Tom Graham

No. 83, 58, 56, 55
- Position: Linebacker

Personal information
- Born: April 15, 1950 Los Angeles, California, U.S.
- Died: May 30, 2017 (aged 67) Denver, Colorado, U.S.
- Listed height: 6 ft 2 in (1.88 m)
- Listed weight: 235 lb (107 kg)

Career information
- High school: Narbonne (Harbor City, California)
- College: Oregon
- NFL draft: 1972: 4th round, 102nd overall pick

Career history
- Denver Broncos (1972–1974); Kansas City Chiefs (1974); San Diego Chargers (1975–1977); Buffalo Bills (1978);

Awards and highlights
- 2× First-team All-Pac-8 (1969, 1970);

Career NFL statistics
- Games played: 88
- Interceptions: 7
- Fumble recoveries: 4
- Stats at Pro Football Reference

= Tom Graham (linebacker) =

American football player (1950–2017)

Thomas Lawrence Graham (April 15, 1950 – May 30, 2017) was an American professional football linebacker in the National Football League (NFL). From 1972 until 1978, he played for the Denver Broncos, Kansas City Chiefs, San Diego Chargers, and Buffalo Bills. He played college football at the University of Oregon.
From 1969 to 1971, linebacker Tom Graham starred for a University of Oregon defensive unit that was often overshadowed by the team's offensive stars and fellow Hall of Famers Dan Fouts and Bobby Moore (now known as Ahmad Rashad). From 1969 to 1971 he became the all-time leading tackler in Duck football history and was a 2001 inductee into the University of Oregon Hall of Fame. By the end of his Duck career, Graham had amassed a school-record 433 tackles, including an amazing 206 as a sophomore (as season that saw Graham record five 20-plus tackle games). He saved his best game for last, putting together one of the finest performances in Duck history, as he made 41 tackles (24 unassisted), recovered a fumble, and blocked a field goal.
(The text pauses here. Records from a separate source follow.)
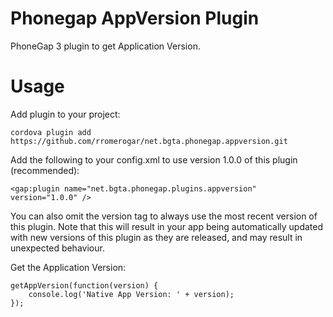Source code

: Phonegap AppVersion Plugin
============================

PhoneGap 3 plugin to get Application Version.

Usage
=====

Add plugin to your project:

    cordova plugin add https://github.com/rromerogar/net.bgta.phonegap.appversion.git

Add the following to your config.xml to use version 1.0.0 of this plugin (recommended):

    <gap:plugin name="net.bgta.phonegap.plugins.appversion" version="1.0.0" />
	
You can also omit the version tag to always use the most recent version of this plugin. Note that this will result in your app being automatically updated with new versions of this plugin as they are released, and may result in unexpected behaviour.

Get the Application Version:

	getAppVersion(function(version) {
        console.log('Native App Version: ' + version);
    });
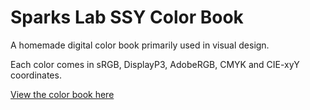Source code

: # Sparks Lab SSY Color Book

A homemade digital color book primarily used in visual design.

Each color comes in sRGB, DisplayP3, AdobeRGB, CMYK and CIE-xyY coordinates.

[View the color book here](https://sparkslab.art/colors/)
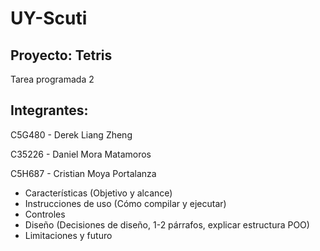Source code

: # UY-Scuti
## Proyecto: Tetris
Tarea programada 2

## Integrantes:

C5G480 - Derek Liang Zheng

C35226 - Daniel Mora Matamoros

C5H687 - Cristian Moya Portalanza

* Características (Objetivo y alcance)
* Instrucciones de uso (Cómo compilar y ejecutar)
* Controles
* Diseño (Decisiones de diseño, 1-2 párrafos, explicar estructura POO)
* Limitaciones y futuro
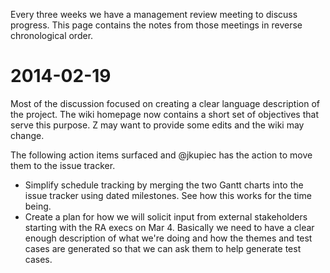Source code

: Every three weeks we have a management review meeting to discuss progress.  This page contains the notes from those meetings in reverse chronological order.

# 2014-02-19

Most of the discussion focused on creating a clear language description of the project.  The wiki homepage now contains a short set of objectives that serve this purpose.  Z may want to provide some edits and the wiki may change.

The following action items surfaced and @jkupiec has the action to move them to the issue tracker.

* Simplify schedule tracking by merging the two Gantt charts into the issue tracker using dated milestones.  See how this works for the time being.
* Create a plan for how we will solicit input from external stakeholders starting with the RA execs on Mar 4.  Basically we need to have a clear enough description of what we're doing and how the themes and test cases are generated so that we can ask them to help generate test cases.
A Harbor City, Calif. native, where he attended Narbonne High School, Graham was named All-Pac-8, UPI All-Coast, and All-American three times, and AP All-coast and All-American twice. After being drafted in the fourth round by the Denver Broncos, he played 7 seasons in the NFL for the Broncos, Kansas City Chiefs, San Diego Chargers, and Buffalo Bills.

Tom is the father of former professional football player Daniel Graham. He died on May 30, 2017, in Denver from brain cancer at the age of 67.